L’artiste et l’enfant
Une autre et centrale dimension de « l’évidence » : la complicité, la proximité de l’artiste et de l’enfant. « L’artiste, c’est un enfant qui n’a pas grandi ». Ou plutôt « qui a la chance de pouvoir ne pas grandir… ». Là dessus la certitude de Gérard Garouste est entière. J’évoque bien sûr Baudelaire et le Peintre de la vie moderne.
Quel « talent » nécessaire chez l’artiste s’aventurant dans le domaine pédagogique ? Et pourquoi des artistes connus ?
Gérard Garouste tient d’emblée à donner cette précision : cela ne marche pas toujours ! Parmi les artistes, il existe de plus ou moins bons « pédagogues ». Je ne l’ai pas interrogé sur ce qu’il m’avait dit à La Source la première fois. Pourquoi donc faire appel à l’artiste là où l’école s’avère impuissante ? Parce que, m’avait-il répondu sans ironie, s’il est vraiment artiste, s’il est vraiment devenu artiste, franchissant les obstacles et continuant à les vaincre, alors peut-être saura-t-il se débrouiller là où avec compétences et beaucoup de bonne volonté les enseignants ne viennent pas à bout de l’échec et de la démission de certains enfants… Il faudra que j’y revienne. Le peintre insiste cette fois sur autre chose : son choix pour des artistes « plutôt bien dans leur peau », cela lui semble important pour que puisse se produire ce qu’on attend d’eux avec les jeunes. S’agit-il d’un modèle paradoxal de réussite ? Un adulte à la fois marginal et néanmoins intégré ? Imaginez : Combas faisant la tournée des poubelles du village avec les jeunes, tirant quelques papiers ou détritus de dessous les couvercles, pour leur donner un vague aspect de visage… Et annonçant aux jeunes épatés et déboussolés l’œuvre et… son prix ! « L’étiquette artiste impressionne, il faut s’en servir ! ». Impressionne les parents, les jeunes, la société.
L’œuvre de qui ?
J’interroge Gérard Garouste : selon lui, cette œuvre là, ce visage poubelle, est-ce un Combaz ? Il hésite à peine : « C’est un Combaz ». J’insiste : d’une façon générale, ce qui se produit à La Source, faut-il le considérer comme œuvre de l’artiste, œuvre des jeunes, œuvres communes des jeunes et de l’artiste ? Tout cela est vrai, me dit-il. Et il va plus loin : quelquefois le meilleur de l’œuvre peut naître là ! Et même : peuvent se produire dans ces circonstances des œuvres supérieures à celles que l’on voit dans les musées contemporains ! Le problème de l’art est d’être un art vivant ; l’art vivant peut « mieux » passer par là. Le musée d’art contemporain est un paradoxe en soi. Bien des choses sont possibles aujourd’hui, l’art est considérablement ouvert, sur toutes les formes.
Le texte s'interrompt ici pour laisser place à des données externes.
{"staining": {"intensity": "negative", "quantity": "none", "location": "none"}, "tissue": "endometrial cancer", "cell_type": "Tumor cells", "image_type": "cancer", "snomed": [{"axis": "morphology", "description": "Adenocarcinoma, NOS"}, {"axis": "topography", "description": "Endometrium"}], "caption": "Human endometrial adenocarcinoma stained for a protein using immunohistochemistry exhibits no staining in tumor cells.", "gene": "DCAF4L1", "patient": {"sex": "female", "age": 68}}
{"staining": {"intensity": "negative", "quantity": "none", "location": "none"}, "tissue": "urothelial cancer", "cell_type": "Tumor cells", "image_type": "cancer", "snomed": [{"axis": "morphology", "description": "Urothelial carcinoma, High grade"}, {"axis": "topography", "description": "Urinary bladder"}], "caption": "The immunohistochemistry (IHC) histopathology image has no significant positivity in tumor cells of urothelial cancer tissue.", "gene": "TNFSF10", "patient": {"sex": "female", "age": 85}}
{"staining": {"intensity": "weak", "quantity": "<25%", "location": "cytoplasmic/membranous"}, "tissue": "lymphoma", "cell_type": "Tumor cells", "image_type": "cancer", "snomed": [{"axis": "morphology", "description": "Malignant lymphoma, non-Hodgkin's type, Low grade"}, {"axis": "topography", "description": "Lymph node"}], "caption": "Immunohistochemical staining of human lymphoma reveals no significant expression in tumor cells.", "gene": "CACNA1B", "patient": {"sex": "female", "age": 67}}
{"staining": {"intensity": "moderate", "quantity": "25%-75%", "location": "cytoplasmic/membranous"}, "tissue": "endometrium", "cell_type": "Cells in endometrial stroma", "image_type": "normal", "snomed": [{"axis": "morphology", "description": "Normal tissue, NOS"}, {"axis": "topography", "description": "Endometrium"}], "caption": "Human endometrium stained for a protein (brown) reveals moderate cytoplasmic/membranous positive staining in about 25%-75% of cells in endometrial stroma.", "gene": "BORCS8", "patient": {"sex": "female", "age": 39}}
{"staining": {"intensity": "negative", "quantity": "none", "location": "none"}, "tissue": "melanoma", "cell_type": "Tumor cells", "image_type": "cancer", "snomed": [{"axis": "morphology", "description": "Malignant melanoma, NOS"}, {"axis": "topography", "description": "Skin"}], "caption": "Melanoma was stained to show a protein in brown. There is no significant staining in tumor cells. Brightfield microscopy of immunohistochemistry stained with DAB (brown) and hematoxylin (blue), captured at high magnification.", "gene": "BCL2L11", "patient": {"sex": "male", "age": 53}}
Cette ouverture et cette liberté sont capitales. Gérard Garouste semble penser que « l’efficacité » éducative de l’art passe aussi par cette liberté, cette ouverture.
Le maître et l’élève. La transmission et l’autorité
Comme le peintre l’avait dit lors de la rencontre de La Source, dans l’atelier où il est en résidence et reçoit des jeunes, l’artiste reste bien un maître. Mais un maître qui se tient aussi à côté, et pas exclusivement devant l’élève. Gérard Garouste y insiste à nouveau. Je prolonge sa réflexion : ne peut-on dire que s’invente là une relation éducative inédite, qui tâche de concilier, de « tenir » ensemble l’autorité de l’adulte, et l’égalité de l’enfant, comme conquête « démocratique[3] » ? Oui, l’idée est bien là, il faudra la reprendre. Gérard Garouste revient aussi sur la comparaison avec le jeu d’échec : le maître sait quand il a en face de lui un enfant « doué », mais il faut que la transmission, l’apprentissage accomplisse ce don. Je note combien le peintre accorde une grande importance à la transmission et à la question de l’autorité.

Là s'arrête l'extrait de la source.